----- RECORDS SHOWN

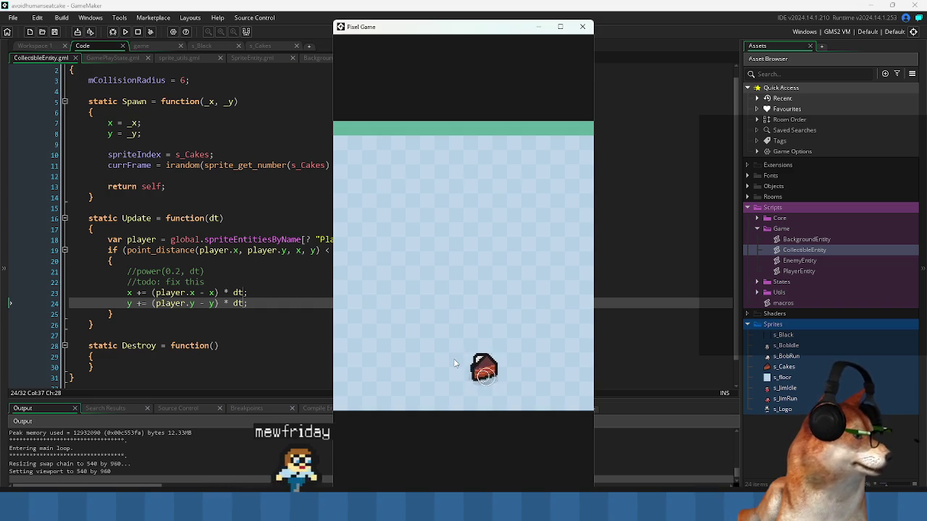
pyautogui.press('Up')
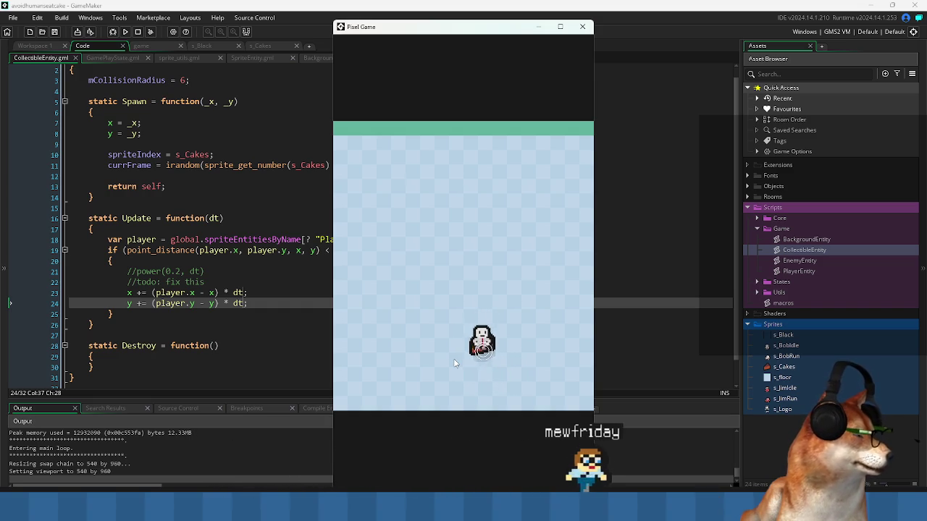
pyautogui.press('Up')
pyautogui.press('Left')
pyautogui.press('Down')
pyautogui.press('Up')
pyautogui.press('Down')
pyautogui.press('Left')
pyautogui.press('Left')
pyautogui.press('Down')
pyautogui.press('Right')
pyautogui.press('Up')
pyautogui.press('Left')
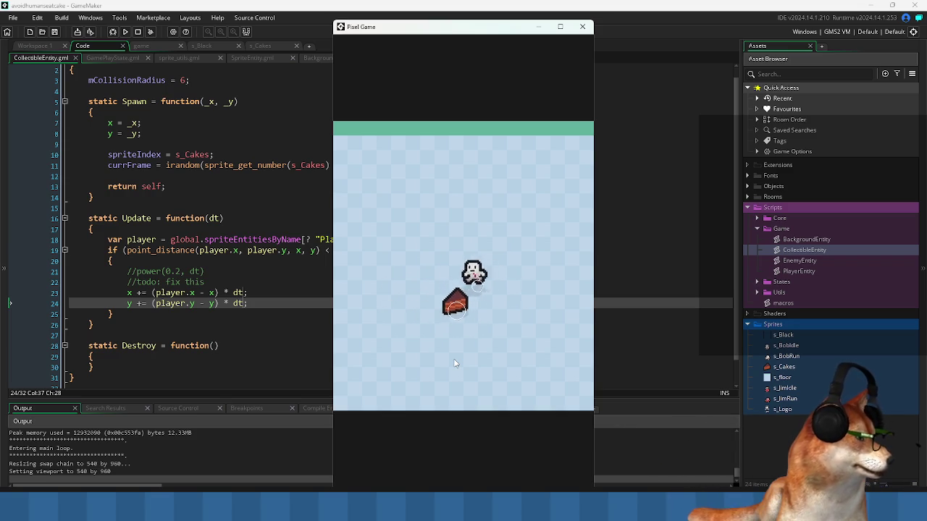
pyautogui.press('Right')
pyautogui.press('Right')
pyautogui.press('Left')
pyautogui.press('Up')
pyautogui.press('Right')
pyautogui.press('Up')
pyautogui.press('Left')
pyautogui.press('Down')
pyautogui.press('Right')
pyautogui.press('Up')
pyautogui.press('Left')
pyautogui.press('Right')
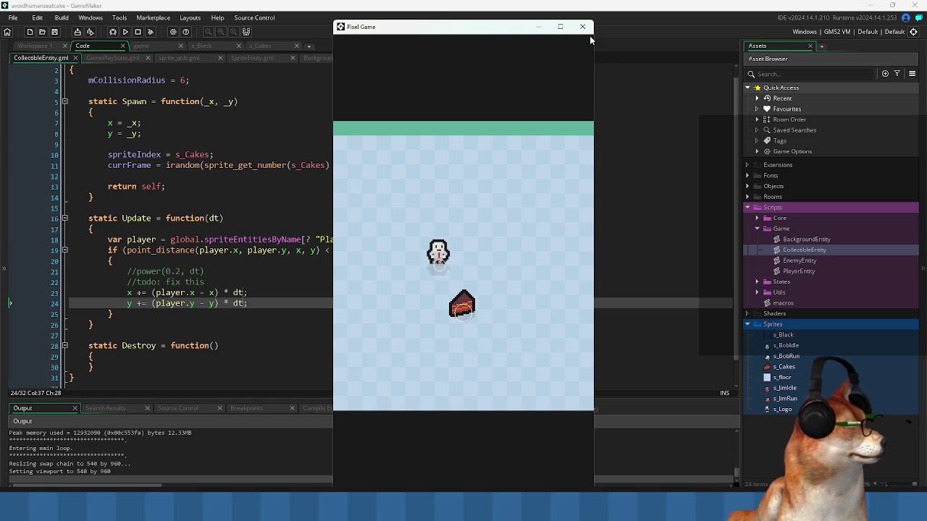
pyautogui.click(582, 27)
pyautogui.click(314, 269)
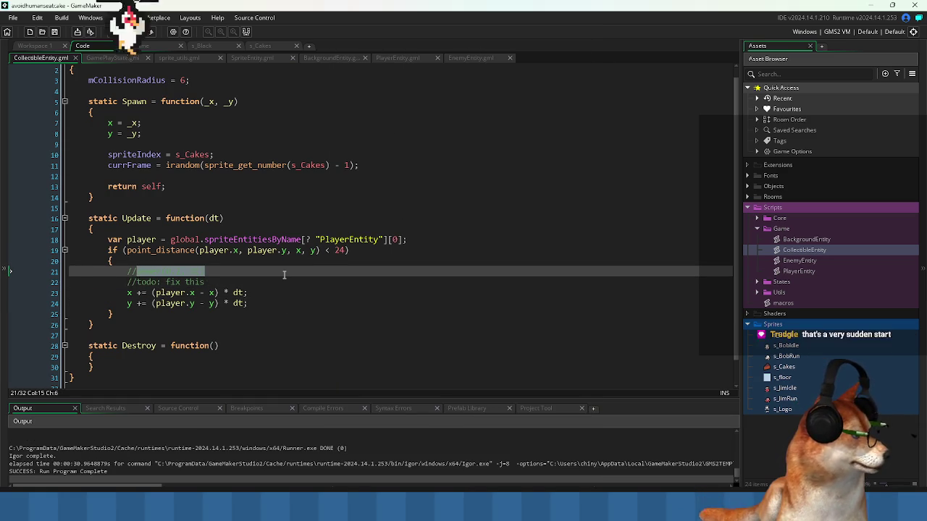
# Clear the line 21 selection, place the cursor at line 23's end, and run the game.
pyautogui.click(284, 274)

----------

### WHAT TO PRODUCE
Filter the entries above and return only the lines holding "click".

### SOLUTION FOR THIS PROBLEM
pyautogui.click(582, 27)
pyautogui.click(314, 269)
pyautogui.click(284, 274)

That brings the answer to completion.